BOSTON, MA – The Boston Bruins have made a living the past few seasons by grabbing a lead and curtailing any attempted comeback by the opposition. The Philadelphia Flyers, on the other hand, entered Saturday’s matinee contest in Boston having just lost consecutive games in which they held a lead.
But in Saturday’s game, the Flyers never had a chance to defend an advantage on the scoreboard, as it all unraveled in a matter of 138 seconds, and the Bruins took the tilt by a score of 3-0.
“We started the game well, and they’re a good team,” said Flyers captain Claude Giroux. “They move the puck well. There’s a reason why they’re one of the top teams in the league. They’re a very good team.”
The Flyers hit the ice strong at the opening whistle, outhitting the Bruins and taking a physical advantage in the early goings.
Philadelphia even held the Bruins without a shot through the first half of the opening period. But the Bruins second shot—a power play strike by Tyler Seguin—found the back of the net. And then, Boston’s third shot on goal off the stick of Chris Keely found the twine to make it 2-0.
Finally, Daniel Paille capped the afternoon’s scoring with the Bruins fourth shot on goal, making it 3-0, and making it three consecutive shots for Boston that lit the lamp. In a matter of minutes, the Bruins converted three straight shots into the day’s offense.
“When they got that three-nothing lead, we need a better response. I think we’ve got to put this behind us and get ready,” said Giroux.
It was only the second time all season an opponent was able to shut out Philadelphia. Boston was able to limit the Flyers with strong play inside its own blue line, keeping its shape and keeping the puck on the outside and away from Tuukka Rask.

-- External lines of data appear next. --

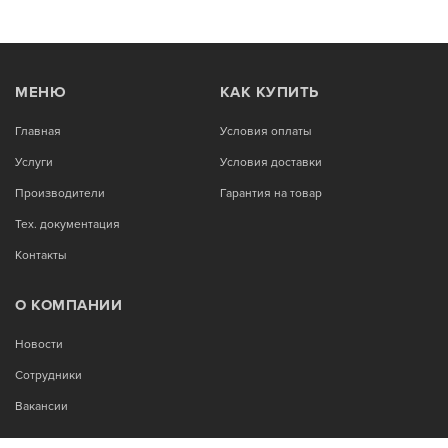
МЕНЮ
КАК КУПИТЬ
Главная
Условия оплаты
Услуги
Условия доставки
Производители
Гарантия на товар
Тех. документация
Контакты
О КОМПАНИИ
Новости
Сотрудники
Вакансии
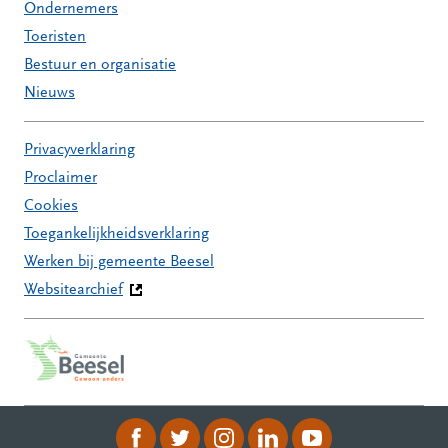
Ondernemers
Toeristen
Bestuur en organisatie
Nieuws
Privacyverklaring
Proclaimer
Cookies
Toegankelijkheidsverklaring
Werken bij gemeente Beesel
Websitearchief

The Bruins blocked 18 shots, and did their part to keep the crease in front of Rask unoccupied.
When Rask was called upon, he handled everything Philadelphia had to offer, including a number of good chances in the third period for Daniel Briere and Kimmo Timonen on the power play.
With just under seven minutes remaining, Rask reached out low with the glove to snag a Timonen one-timer and keep the Flyer’s off the board.
“Defensively, Tuukka Rask played a pretty good game,” said Giroux. The Bruins netminder had 23 saves and was never the game’s first star for his performance.
But for Philadelphia, the Bruins barrage in the first period was too much to overcome, as the Flyers were forced to play with a three goal deficit in the final two frames.
“It’s one goal, and shoulders start to sag, heads are down,” said Flyers’ forward Scott Hartnell of the Bruins first period outburst. “Instead of being positive—we’ve come back numerous times—it’s just the way the guys responded from that first goal was a little disheartening.”